The shallLoadInitialData configuration setting controls whether to load data already existing in Ignite caches at the time the Connector starts.

Sink Connector

GridGain Sink Connector exports data from Kafka topics to Ignite caches. The caches are created in Ignite if missing.

Parallelism

The Sink Connector starts one or more Tasks (the number of tasks is specified in the tasks.max configuration parameter) and distributes the tasks among the available Workers. Each task pulls data from topics specified in the topics configuration parameter, groups them into batches, and pushes batches to caches corresponding to the topics.

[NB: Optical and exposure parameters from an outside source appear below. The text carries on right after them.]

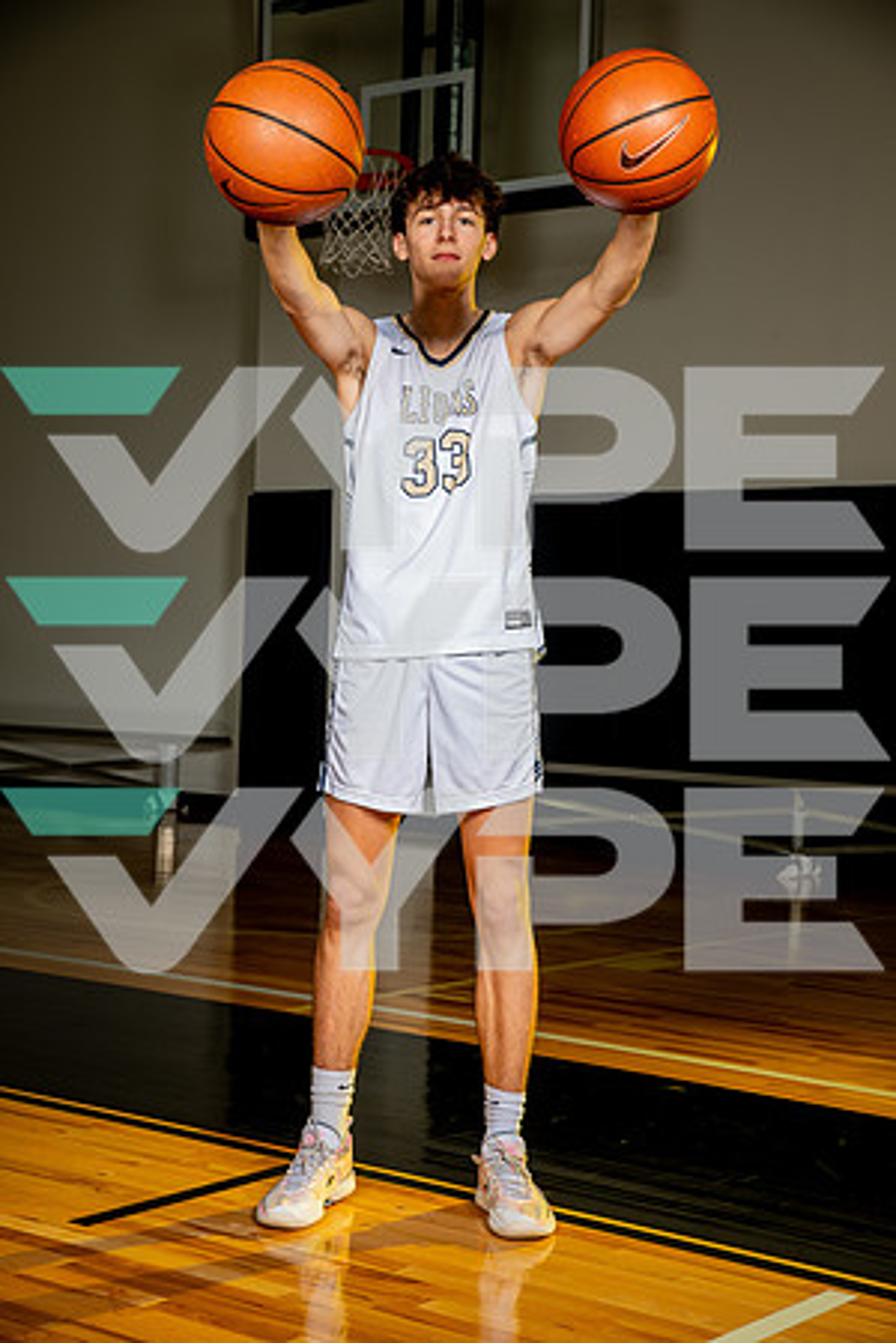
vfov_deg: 32.4
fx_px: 2314
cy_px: 672
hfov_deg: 21.9
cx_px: 448
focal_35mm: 62
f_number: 6.3
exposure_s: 1/200
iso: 100
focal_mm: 62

Failover, Rebalancing and Partition Offsets

The Connect framework auto-commits offsets of the processed data and resumes pulling data from Kafka from the last committed offset if the Connector is restarted. This provides the "exactly once" processing guarantee.

Common Features

Serialization and Deserialization

Serialization happens when Source Connector injects records into Kafka. Deserialization happens when Sink Connector consumes records into Kafka.

Kafka separates serialization from Connectors. Use key.converter and value.converter Kafka Worker configuration settings to specify class name of a pluggable Converter module responsible for serialization.

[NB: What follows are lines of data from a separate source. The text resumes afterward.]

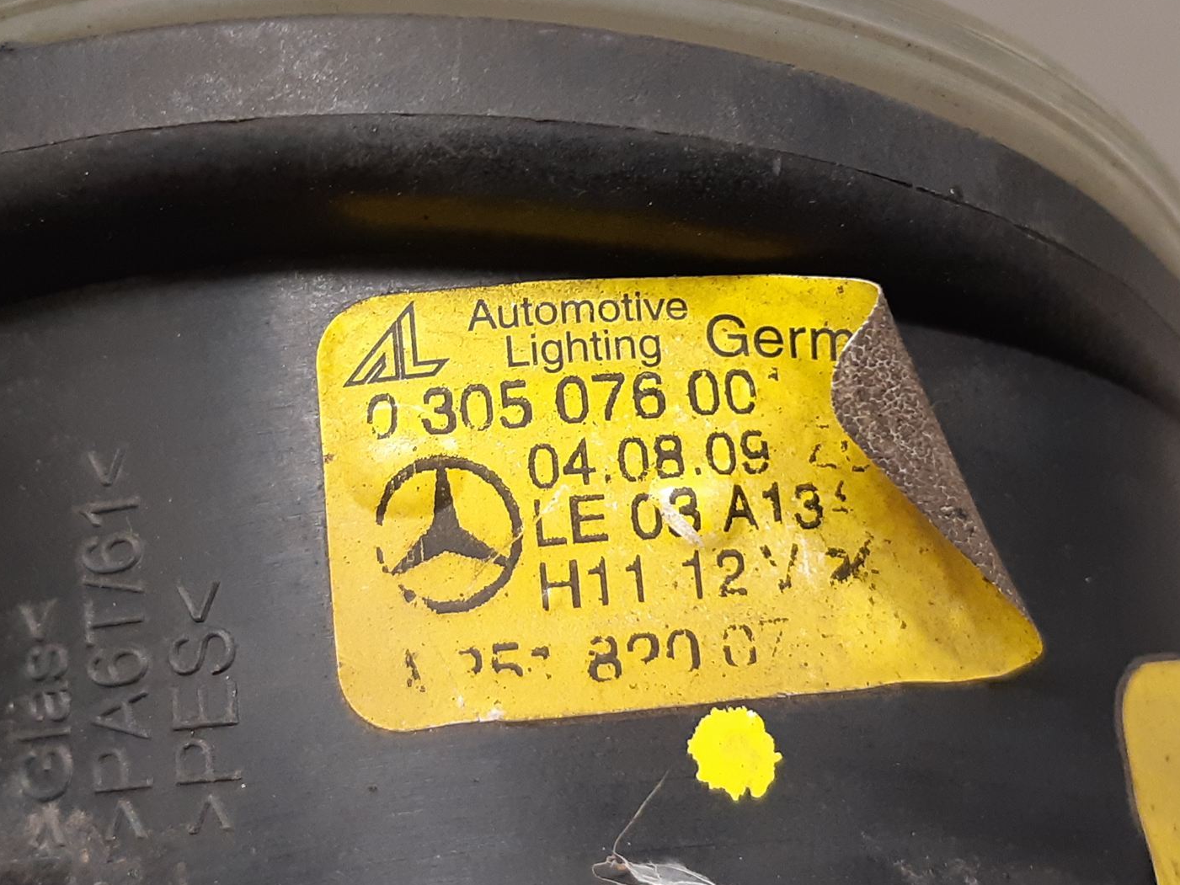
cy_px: 365
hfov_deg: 48.9
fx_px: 1295
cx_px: 544
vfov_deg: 37.6
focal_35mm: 38
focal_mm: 3.93
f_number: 1.7
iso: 200
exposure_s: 1/50
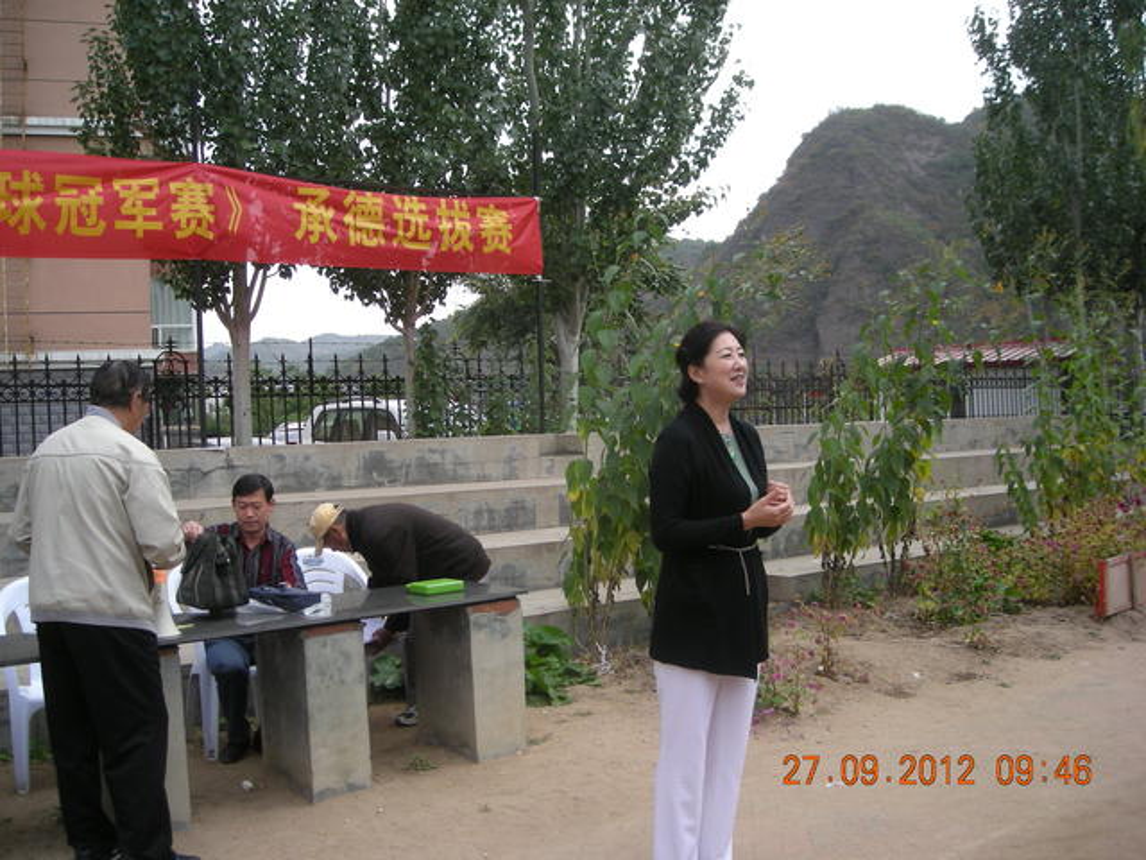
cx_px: 573
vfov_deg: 40.7
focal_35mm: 35
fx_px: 1159
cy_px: 430
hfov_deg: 52.6
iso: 50
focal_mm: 5.7
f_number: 2.8
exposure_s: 1/141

GridGain Kafka Connector package includes org.gridgain.kafka.IgniteBinaryConverter, which serializes data using Ignite Binary marshaller. This Converter provides maximum performance for schema-less data since it is native for Ignite Binary Objects that the Connectors work with. IgniteBinaryConverter supports Kafka schema serialization and thus can be used when schemas are enabled.

Alternative converters from other vendors are available, which could provide a rich set of additional features like Schema registry with schema versioning.

Filtering

Both the Source and Sink Connector allow filtering data pulled from or pushed to Ignite caches.

Use the cacheFilter configuration setting to specify the class name of a custom serializable java.util.function.Predicate<org.gridgain.kafka.CacheEntry> implementation.

Transformations

Kafka Single Message Transforms (SMTs) allow configuration-based alterations of the messages structure and contents. Read the Kafka documentation to learn how to configure the SMTs.

Data Schemas

Error Handling

Various errors may occur during the source or sink connector operation:

  • Errors at the Kafka side

  • Errors at the GridGain side, for example:

    • Source connector failed to infer the Kafka schema for a particular cache entry

    • Sink connector failed to write an incoming record due to a schema conflict at the recipient cluster

    • Connectivity issues between the sink connector and the GridGain cluster

By default, an error of any type will cause the connector to stop the task in which the error has occurred. Out-of-the-box, Kafka enables you to customize the Kafka-side error handling. Learn more from this blog.

Starting from GridGain 8.9.14, Kafka Connector provides the errorHandlingPolicy option that allows you to customize the GridGain-side errors handling for sources and sinks.